[Collected data]
........
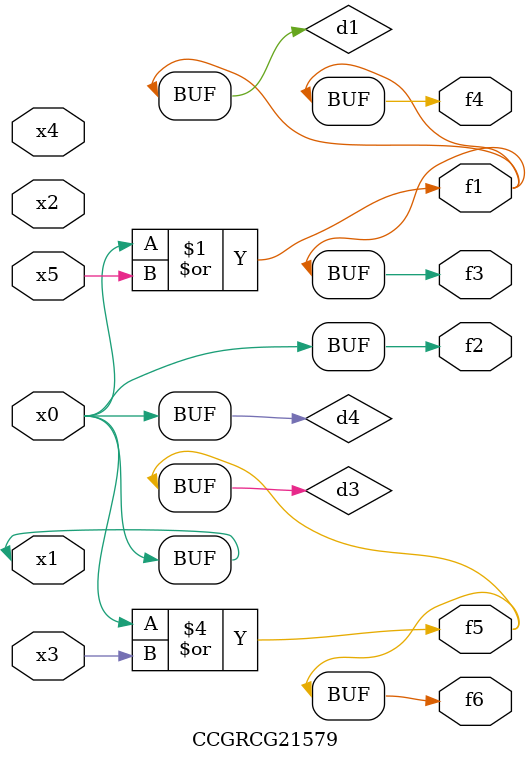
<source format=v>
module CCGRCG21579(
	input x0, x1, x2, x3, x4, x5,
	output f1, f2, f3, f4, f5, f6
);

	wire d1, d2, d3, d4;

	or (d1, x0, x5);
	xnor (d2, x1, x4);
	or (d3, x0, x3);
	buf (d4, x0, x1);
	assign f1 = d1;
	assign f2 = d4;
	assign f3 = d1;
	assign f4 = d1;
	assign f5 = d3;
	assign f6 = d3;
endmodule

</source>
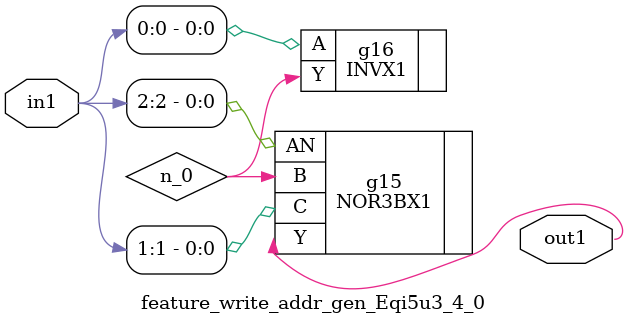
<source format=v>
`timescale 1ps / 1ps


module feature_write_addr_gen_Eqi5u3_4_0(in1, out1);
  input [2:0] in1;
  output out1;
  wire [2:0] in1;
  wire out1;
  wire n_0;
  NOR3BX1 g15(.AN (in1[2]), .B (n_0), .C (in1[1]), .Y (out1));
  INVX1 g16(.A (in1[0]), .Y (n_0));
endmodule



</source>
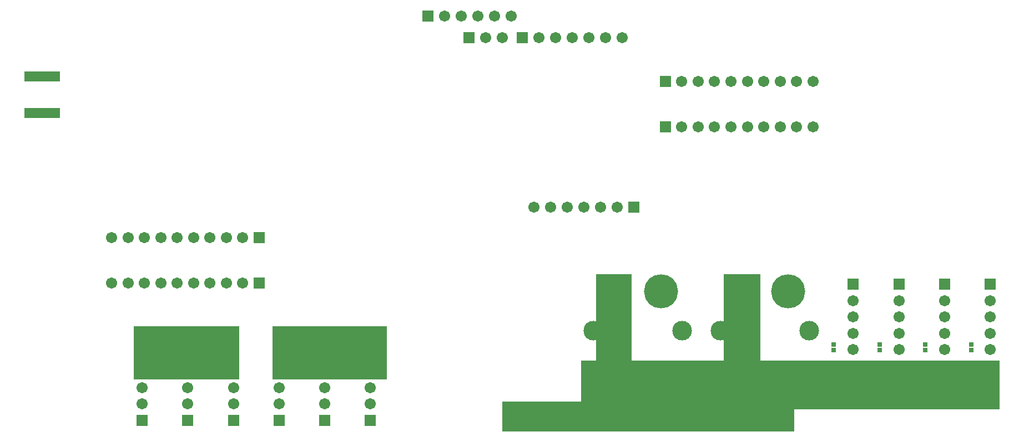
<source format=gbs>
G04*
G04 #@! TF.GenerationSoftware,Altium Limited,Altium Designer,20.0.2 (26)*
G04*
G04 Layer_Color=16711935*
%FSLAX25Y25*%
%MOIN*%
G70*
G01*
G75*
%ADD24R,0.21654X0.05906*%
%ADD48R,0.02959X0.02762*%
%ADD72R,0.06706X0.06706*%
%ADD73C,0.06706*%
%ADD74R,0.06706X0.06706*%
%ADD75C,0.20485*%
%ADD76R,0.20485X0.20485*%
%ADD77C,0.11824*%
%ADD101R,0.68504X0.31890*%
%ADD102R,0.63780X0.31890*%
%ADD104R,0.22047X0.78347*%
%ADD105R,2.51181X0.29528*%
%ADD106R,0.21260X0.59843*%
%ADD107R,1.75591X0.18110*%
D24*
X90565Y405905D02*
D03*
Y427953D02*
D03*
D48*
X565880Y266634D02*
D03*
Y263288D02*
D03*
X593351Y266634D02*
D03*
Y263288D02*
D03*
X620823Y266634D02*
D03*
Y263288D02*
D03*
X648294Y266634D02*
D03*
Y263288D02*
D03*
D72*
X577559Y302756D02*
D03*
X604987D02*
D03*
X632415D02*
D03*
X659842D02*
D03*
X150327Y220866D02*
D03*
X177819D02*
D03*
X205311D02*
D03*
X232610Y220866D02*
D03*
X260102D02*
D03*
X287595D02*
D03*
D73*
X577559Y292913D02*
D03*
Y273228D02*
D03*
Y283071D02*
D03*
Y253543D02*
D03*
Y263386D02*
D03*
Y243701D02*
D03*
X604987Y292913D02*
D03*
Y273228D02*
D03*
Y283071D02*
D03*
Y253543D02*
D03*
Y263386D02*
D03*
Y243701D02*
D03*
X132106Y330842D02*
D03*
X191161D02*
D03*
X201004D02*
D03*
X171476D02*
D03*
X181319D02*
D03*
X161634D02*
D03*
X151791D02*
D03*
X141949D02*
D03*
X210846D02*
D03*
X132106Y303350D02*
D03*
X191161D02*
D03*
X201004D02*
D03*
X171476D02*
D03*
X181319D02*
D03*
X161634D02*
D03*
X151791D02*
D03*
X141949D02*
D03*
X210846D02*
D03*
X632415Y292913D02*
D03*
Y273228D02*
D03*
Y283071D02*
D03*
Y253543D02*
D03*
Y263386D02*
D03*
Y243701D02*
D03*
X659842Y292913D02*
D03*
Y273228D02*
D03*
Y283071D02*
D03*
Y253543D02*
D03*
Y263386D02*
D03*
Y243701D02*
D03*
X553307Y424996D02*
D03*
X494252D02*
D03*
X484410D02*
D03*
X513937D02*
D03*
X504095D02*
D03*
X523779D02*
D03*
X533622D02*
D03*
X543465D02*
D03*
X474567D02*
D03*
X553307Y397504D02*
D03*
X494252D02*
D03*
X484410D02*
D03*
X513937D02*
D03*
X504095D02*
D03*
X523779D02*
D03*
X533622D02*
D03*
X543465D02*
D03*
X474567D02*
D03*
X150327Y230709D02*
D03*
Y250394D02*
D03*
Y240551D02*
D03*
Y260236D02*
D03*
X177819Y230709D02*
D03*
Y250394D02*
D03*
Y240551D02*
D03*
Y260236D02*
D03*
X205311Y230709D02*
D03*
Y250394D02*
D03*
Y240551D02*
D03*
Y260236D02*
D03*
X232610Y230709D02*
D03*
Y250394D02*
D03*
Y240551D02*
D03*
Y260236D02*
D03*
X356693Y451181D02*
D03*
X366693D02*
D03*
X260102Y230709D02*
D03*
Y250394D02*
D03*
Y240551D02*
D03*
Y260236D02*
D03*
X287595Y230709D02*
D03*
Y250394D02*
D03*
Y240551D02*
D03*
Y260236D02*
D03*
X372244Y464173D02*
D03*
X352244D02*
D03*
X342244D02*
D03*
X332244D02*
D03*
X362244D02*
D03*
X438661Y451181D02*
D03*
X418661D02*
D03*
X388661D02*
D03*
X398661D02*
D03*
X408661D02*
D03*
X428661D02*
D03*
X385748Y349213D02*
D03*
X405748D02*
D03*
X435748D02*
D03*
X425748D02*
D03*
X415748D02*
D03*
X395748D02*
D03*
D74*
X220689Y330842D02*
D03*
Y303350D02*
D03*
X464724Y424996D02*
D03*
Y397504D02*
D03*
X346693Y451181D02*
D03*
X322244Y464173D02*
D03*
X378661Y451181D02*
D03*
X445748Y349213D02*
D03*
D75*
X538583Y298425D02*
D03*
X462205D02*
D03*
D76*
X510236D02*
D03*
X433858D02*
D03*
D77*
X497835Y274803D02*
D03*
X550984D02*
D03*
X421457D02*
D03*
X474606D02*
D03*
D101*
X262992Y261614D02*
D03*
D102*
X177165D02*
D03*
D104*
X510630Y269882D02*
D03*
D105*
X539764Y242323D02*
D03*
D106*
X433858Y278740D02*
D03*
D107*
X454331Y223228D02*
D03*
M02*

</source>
........
▶ Exercise: Your answer should consist of each line of the data above in which the word "assign" occurs.

▶ Answer box:
	assign f1 = d1;
	assign f2 = d4;
	assign f3 = d1;
	assign f4 = d1;
	assign f5 = d3;
	assign f6 = d3;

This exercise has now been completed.